◆ **阅读短文**:
··········
历史在脚下延伸——重走梁思成林徽因的山西考察之路

来源:百度文库 编辑:神马文学网 时间:2024/04/30 07:22:08
珠联璧合

“我们夜宿廊下,仰首静观檐底黑影,看凉月出没云底,星斗时现时隐,人工自然,悠然溶合入梦,滋味深长。”
“后二十里积渐坡斜,直上高冈,盘绕上下,既可前望山峦屏嶂,俯瞰田陇农舍,乃又穿行几处山庄村落,中间小庙城楼,街巷里井,均极幽雅有画意。”
“小殿向着东门,在田野中间镇座,好像乡间新娘,满头花钿,正要回门的神气。”
……
这些优美动人的文字不是散文随笔,而是出自一篇古建筑调查报告,即林徽因和梁思成撰写的《晋汾古建筑预查记略》。正是这些既生动有趣,充满了诗情画意的文字,燃起我们对山西最初的憧憬和向往。
梁思成先生和夫人林徽因是中国建筑史学的奠基人之一。他们携手当年中国营造学社的同人,致力于我国古代建筑的调查和研究,为后人留下大量宝贵的建筑实测和影像资料。很多建筑在梁思成先生调查以后遭遇损毁,这些影像和资料就成为它们曾经存世的唯一记录。上世纪30年代,梁先生于曾经四次去山西进行古建筑调查:即1933年9月的大同古建筑、云冈石窟和应县木塔调查,1934年8月的晋汾古建筑预查,1936年10月二次晋汾调查和1937年7月发现佛光寺。
··········
◆ **原始记录**:

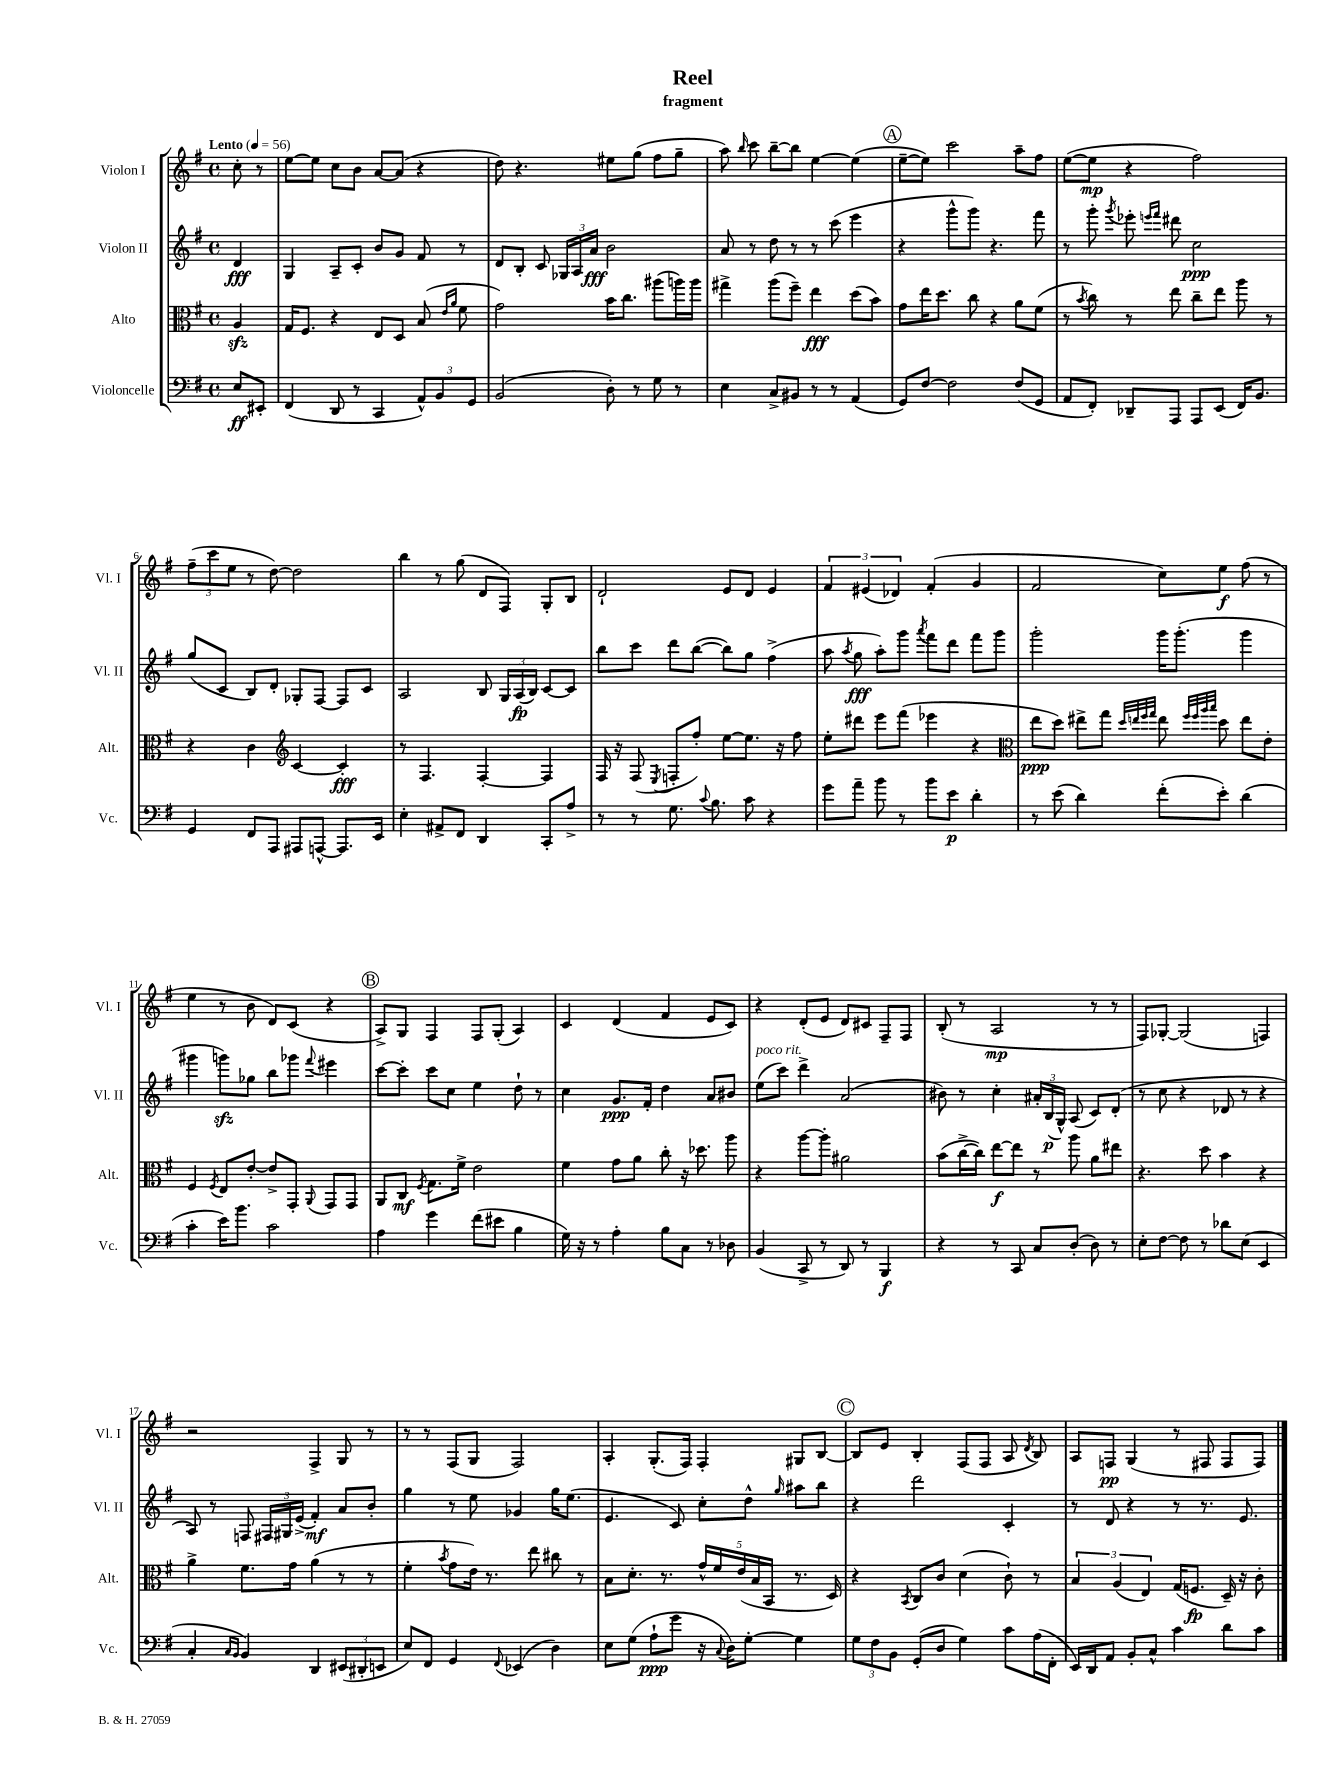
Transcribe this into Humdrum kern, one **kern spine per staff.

**kern	**kern	**kern	**kern
*staff4	*staff3	*staff2	*staff1
*clefF4	*clefC3	*clefG2	*clefG2
*k[f#]	*k[f#]	*k[f#]	*k[f#]
*M4/4	*M4/4	*M4/4	*M4/4
*met(c)	*met(c)	*met(c)	*met(c)
*MM56	*MM56	*MM56	*MM56
8E/L	4A/	4d/	8cc'\
8EE#'/J	.	.	8r
=	=	=	=
(4FF#/	16G/LK	4G/	[8ee\L
.	8.F#/J	.	.
.	.	.	8ee\]J
8DD/	4r	8A~/L	8cc\L
8r	.	8c'/J	8b\J
4CC/	8E/L	8b/L	[8a/L
.	8D/J	8g/J	(8a/]J
12AA^^/L)	(8B/	8f#/	4r
12BB/	.	.	.
.	16qqe/LL	.	.
.	16qqa/JJ	.	.
.	8f#\	8r	.
12GG/J	.	.	.
=	=	=	=
(2BB/	2g\)	8d/L	8dd\)
.	.	8B'/J	4.r
.	.	8c/	.
.	.	24G-/LL	.
.	.	24A/	.
.	.	24a/JJ	.
8D'\)	16b\LK	2b\	8ee#\L
.	8.cc\J	.	.
8r	.	.	(8gg\J
8G\	(8aa#\L	.	8ff#\L
8r	16aa\L)	.	8gg~\J
.	16aa\JJ	.	.
=	=	=	=
4E\	4gg#^\	8a/	8aa\)
.	.	.	16qqbb/
.	.	8r	8ccc\
8C^/L	(8aa\L	8dd\	[8bb~\L
8BB#/J	8ff#~\J)	8r	8bb\]J
8r	4ee\	8r	[4ee\
8r	.	(8ccc\	.
(4AA/	(8dd\L	4eee\	(4ee\]
.	8b\J)	.	.
=	=	=	=
8GG/L)	8g\L	4r	[8ee~\L
[8F#/J	16ee\K	.	8ee\]J)
.	8.dd\J	.	.
2F#\]	.	8ggg^^\L	2ccc\
.	8cc\	8ggg\J)	.
.	4r	4.r	.
(8F#/L	8a\L	.	8aa~\L
8GG/J	(8f#\J	8fff#\	8ff#\J
=	=	=	=
8AA/L	8r	8r	([8ee\L
.	8qb/	.	.
8FF#'/J)	8cc\)	8ggg'\	8ee\]J
.	.	8qggg/	.
8DD-~/L	8r	8eee-'\	4r
.	.	16qqeee/LL	.
.	.	16qqfff#/JJ	.
8AAA/J	8ee\	8ddd#\	.
8AAA/L	8cc~\L	2cc\	2ff#\)
(8EE/J	8ee\J	.	.
16FF#/LK)	8aa\	.	.
8.BB/J	.	.	.
.	8r	.	.
=	=	=	=
4GG/	4r	(8gg/L	(12ff#~\L
.	.	.	12ccc\
.	.	8c/J	.
.	.	.	12ee\J
8FF#/L	4c\	8B/L)	8r
8AAA/J	.	8d'/J	[8dd\)
*	*clefG2	*	*
8AAA#/L	[4c/	8G-'/L	2dd\]
[8AAA^^/J	.	[8F#/J	.
8.AAA/]L	4c'/]	8F#/]L	.
.	.	8c/J	.
16EE/Jk	.	.	.
=	=	=	=
4E'\	8r	2A/	4bb\
.	4.F#/	.	.
8AA#^/L	.	.	8r
8FF#/J	.	.	(8gg\
4DD/	[4F#'/	8B/	8d/L
.	.	24G/LL	8F#/J)
.	.	(24A/	.
.	.	24B/JJ)	.
8CC'/L	4F#/]	[8c/L	8G'/L
8A^/J	.	8c/]J	8B/J
=	=	=	=
8r	16F#/	8bb\L	2d`/
.	16r	.	.
8r	(8F#/	8ccc\J	.
.	8qE/	.	.
8.G\	8F'/L	8ddd\L	.
.	8ff#'/J)	([8bb\J	.
8qqc/	.	.	.
8.B\	.	.	.
.	[8ee\L	8bb\]L)	8e/L
8c\	8.ee\]J	8gg\J	8d/J
4r	.	(4ff#^\	4e/
.	16r	.	.
.	8ff#\	.	.
=	=	=	=
8g\L	8ee'\L	8aa\	6f#/
.	.	8qaa/	.
8a~\J	8ddd#\J	8gg\	.
.	.	.	(6e#/
8b\	8eee\L	8aa'\L)	.
.	.	.	6d-/)
8r	(8fff#\J	8ggg\J	.
.	.	8qaaa/	.
8b\L	4eee-\	8fff#\L	(4f#'/
8e\J	.	8ddd\J	.
4d'\	4r	8fff#\L	4g/
.	.	8ggg\J	.
=	=	=	=
*	*clefC3	*	*
8r	8ee\L	2ggg'\	2f#/
(8e\	8dd\J)	.	.
4d\)	8ee#^\L	.	.
.	8gg\J	.	.
.	32qqdd/LLL	.	.
.	32qqee/	.	.
.	32qqff#/	.	.
.	32qqgg/JJJ	.	.
(8f#'\L	8ee\	16ggg\LK	8cc\L)
.	.	(8.ggg'\J	.
.	32qqff#/LLL	.	.
.	32qqff#/	.	.
.	32qqaa/	.	.
.	32qqbb/JJJ	.	.
8e'\J)	8dd\	.	8ee\J
(4d\	8ee\L	4ggg\	(8ff#\
.	8e'\J	.	8r
=	=	=	=
4c'\	4F#/	4ggg#\	4ee\
.	8qF#/	.	.
16e\LK)	8E/L	8ggg\L)	8r
8.b\J	.	.	.
.	[8e'/J	8gg-\J	8b\
2c\	8e^/]L	8bb\L	8d/L)
.	8GG'/J	8ggg-\J	(8c/J
.	8qqAA/	8qqfff#/	.
.	8GG/L	4eee#\	4r
.	8GG/J	.	.
=	=	=	=
4A\	8AA/L	[8ccc\L	8A^/L)
.	8C/J	8ccc'\]J	8G/J
.	8qF#/	.	.
4g\	8.G\L	8ccc\L	4F#/
.	.	8cc\J	.
.	16f#^\Jk	.	.
(8f#\L	2e\	4ee\	8F#/L
8e#\J	.	.	(8G'/J
4B\	.	8dd`\	4A/)
.	.	8r	.
=	=	=	=
16G\)	4f#\	4cc\	4c/
16r	.	.	.
8r	.	.	.
4A'\	8g\L	8.g/L	(4d/
.	8a\J	.	.
.	.	16f#'/Jk	.
8B\L	8cc'\	4dd\	4f#/
8C\J	16r	.	.
.	8.dd-\	.	.
8r	.	8a/L	8e/L
8D-\	8aa\	8b#/J	8c/J)
=	=	=	=
(4BB/	4r	(8ee\L	4r
.	.	8ccc\J)	.
8CC^/	[8aa\L	4ddd^\	(8d'/L
8r	8aa'\]J	.	8e/J
8DD/)	2a#\	(2a/	8d/L)
8r	.	.	8c#/J
4BBB/	.	.	8F#~/L
.	.	.	8F#/J
=	=	=	=
4r	(8b\L	8b#\)	(8B'/
.	[16cc^\L	8r	8r
.	16cc\]JJ)	.	.
8r	[8ee\L	4cc'\	2A/
8CC/	8ee\]J	.	.
8C/L	8r	24a#'/LL	.
.	.	(24B/	.
.	.	24G^^/JJ)	.
(8D'/J	8aa\	(8A/	.
8D\)	8a\L	8c/L)	8r
8r	8ee#\J	(8d'/J	8r
=	=	=	=
8E'\L	4.r	8r	8F#/L)
[8F#\J	.	8cc\	[8G-'/J
8F#\]	.	4r	(2G-/]
8r	8dd\	.	.
8d-\L	4b\	8d-/	.
(8E\J	.	8r	.
4EE/	4r	4r	4F/)
=	=	=	=
4C'/	4a^\	8A/)	2r
.	.	8r	.
16qqC/LL	.	.	.
16qqBB/JJ	.	.	.
4BB/)	8.f#\L	8F/	.
.	.	24F#/LL	.
.	.	24G#/	.
.	16g\Jk	.	.
.	.	(24e^/JJ	.
4DD/	(4a\	4f#'/)	4F#^/
(12EE#/L	8r	8a/L	8G/
12DD#'/	.	.	.
.	8r	8b'/J	8r
12EE/J	.	.	.
=	=	=	=
8E/L)	4f#'\	4gg\	8r
8FF#/J	.	.	8r
.	8qb/	.	.
4GG/	8g\L	8r	(8F#/L
.	16e\Jk)	8ee\	8G/J
.	8.r	.	.
8qqFF#/	.	.	.
(4EE-/	.	4g-/	2F#/)
.	8ee\	.	.
4D\)	8cc#\	16gg\LK	.
.	.	(8.ee\J	.
.	8r	.	.
=	=	=	=
8E\L	8B\L	4.e/	4A'/
(8G\J	8.d'\J	.	.
8A`\L	.	.	(8.G'/L
.	8.r	.	.
8g\J	.	8c/)	.
.	.	.	16F#/Jk)
16r	20g^^/LL	8cc'\L	4F#'/
.	20f#/	.	.
8qqC/	.	.	.
16D\LK)	.	.	.
.	(20e/	.	.
[8G'\J	.	8dd^^\J	.
.	20B/	.	.
.	20BB/JJ	.	.
.	.	16qqgg/	.
4G\]	8.r	8aa#\L	8G#/L
.	.	8bb\J	[8B/J
.	16D/)	.	.
=	=	=	=
12G\L	4r	4r	8B/]L
12F#\	.	.	.
.	.	.	8e/J
12BB\J	.	.	.
.	8qBB/	.	.
(8GG'/L	8C/L	2ddd\	4B'/
8D/J	8c/J	.	.
4G\)	(4d\	.	(8F#/L
.	.	.	8F#/J
8c\L	8c`\)	4c'/	8A/
.	.	.	8qd/
(16A\L	8r	.	8B/)
16FF#'\JJ	.	.	.
=	=	=	=
16EE/LL)	6B/	8r	8A/L
16DD/J	.	.	.
8AA/J	.	8d/	8F/J
.	(6A/	.	.
8BB'/L	.	4r	(4G/
.	6E/)	.	.
8C^^/J	.	.	.
4c\	(16G/LK	8r	8r
.	8.F/J	.	.
.	.	8.r	8F#/
8d\L	16D~/)	.	8F#/L
.	16r	8.e/	.
8c\J	8c'\	.	8F#/J)
==	==	==	==
*-	*-	*-	*-
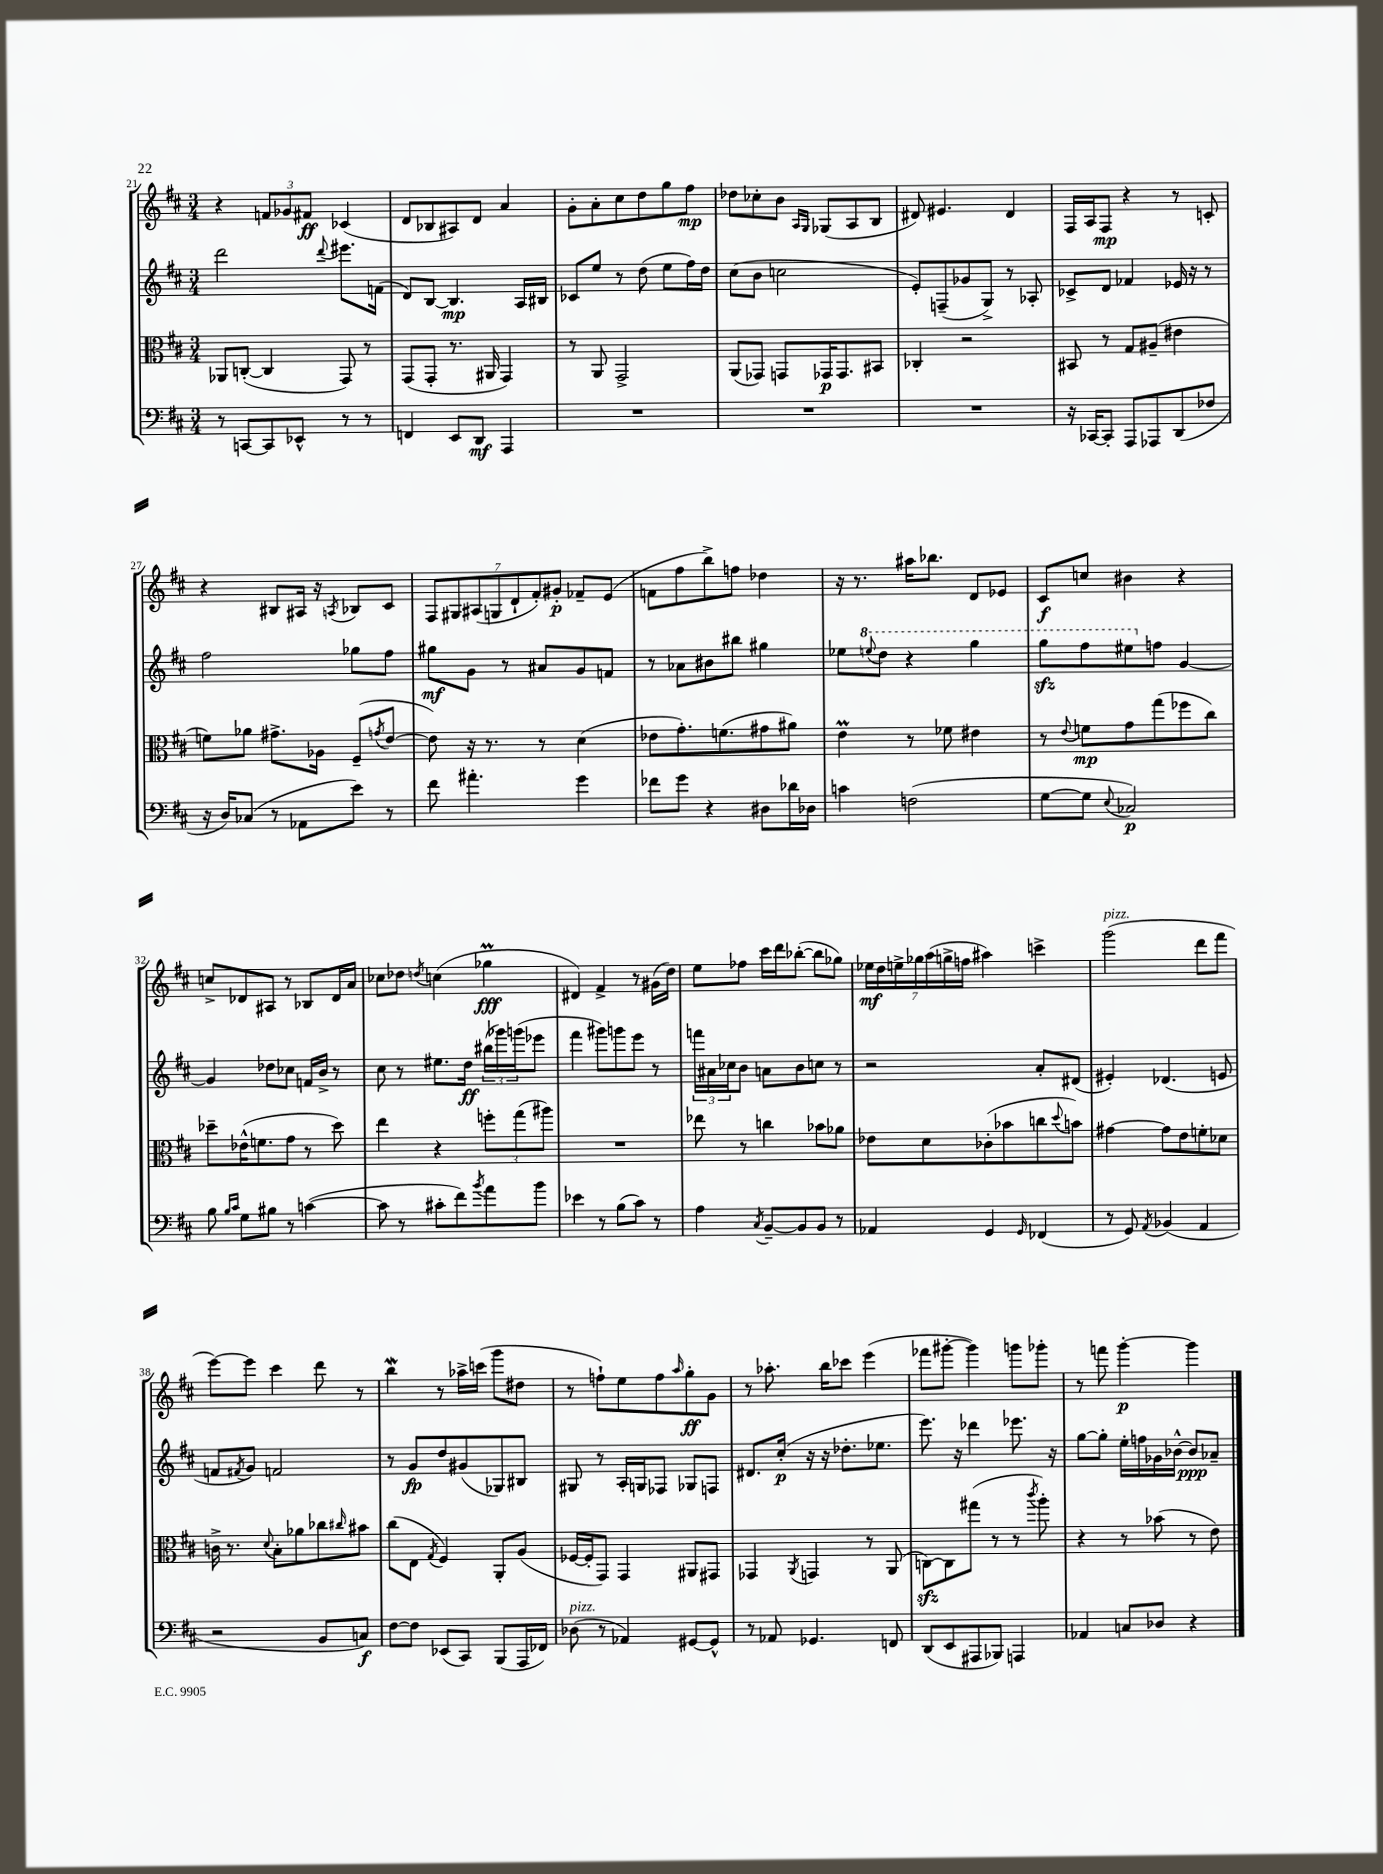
··········
◆ **书面题目 A**:
在讲梁思成、林徽因山西考察的短文里，梁思成是哪年哪月发现佛光寺的？
◆ **书面题目 B**:
请续写讲梁思成、林徽因山西考察的短文，从它的最后一句之后接着写。

◆ **书面回答 A**:
1937年7月。

◆ **书面回答 B**:
70多年过去了,山西和全国其它地方一样,经历了天翻地覆的变化。梁思成先生当年考察过的古建筑遭遇如何,现状怎样?我们决定重走梁、林之路,去追寻那些或古朴依旧、或已然消失的古老建筑。重走不仅为了追忆,更希望通过自己的见闻,为历经岁月风雨的它们增加一次新的记录。
(一)
我们重走梁、林之路的起点是在万里之遥的美国费城。在梁思成和林徽因的母校——宾夕法尼亚大学建筑系(今建筑学院)的资料馆里,我们有幸查阅了两位先生当年的学籍资料。学籍卡已经有些残破,纸色泛黄,但字迹清晰可辨。信息栏以英文工整地填写着:梁思成(Liang, Shih-Cheng),毕业于北京清华大学,家庭住址中国天津,父亲梁启超(Liang Chi-Chao)。这应该是梁先生入学注册时亲手填写的。卡片右上角贴着先生的小照,清俊儒雅;相片左侧记录着先生在宾大所获的学位:1927年2月12日,建筑学学士;1927年6月15日,建筑学硕士。

林徽因的宾大学籍卡
在宾大建筑系求学时,梁思成酷爱建筑史课程,他告诉教授,自己从来不知道世上有如此有趣的学问。当教授反问他有关中国建筑史的情况,他却很难回答。因为中国从来没有建筑师,只有匠人。甚至到了20世纪初,建筑史在中国还不是一门学问,建筑也还没有被视为一门重要的艺术。这次师生问答为梁思成日后投身中国建筑史的研究埋下了伏笔。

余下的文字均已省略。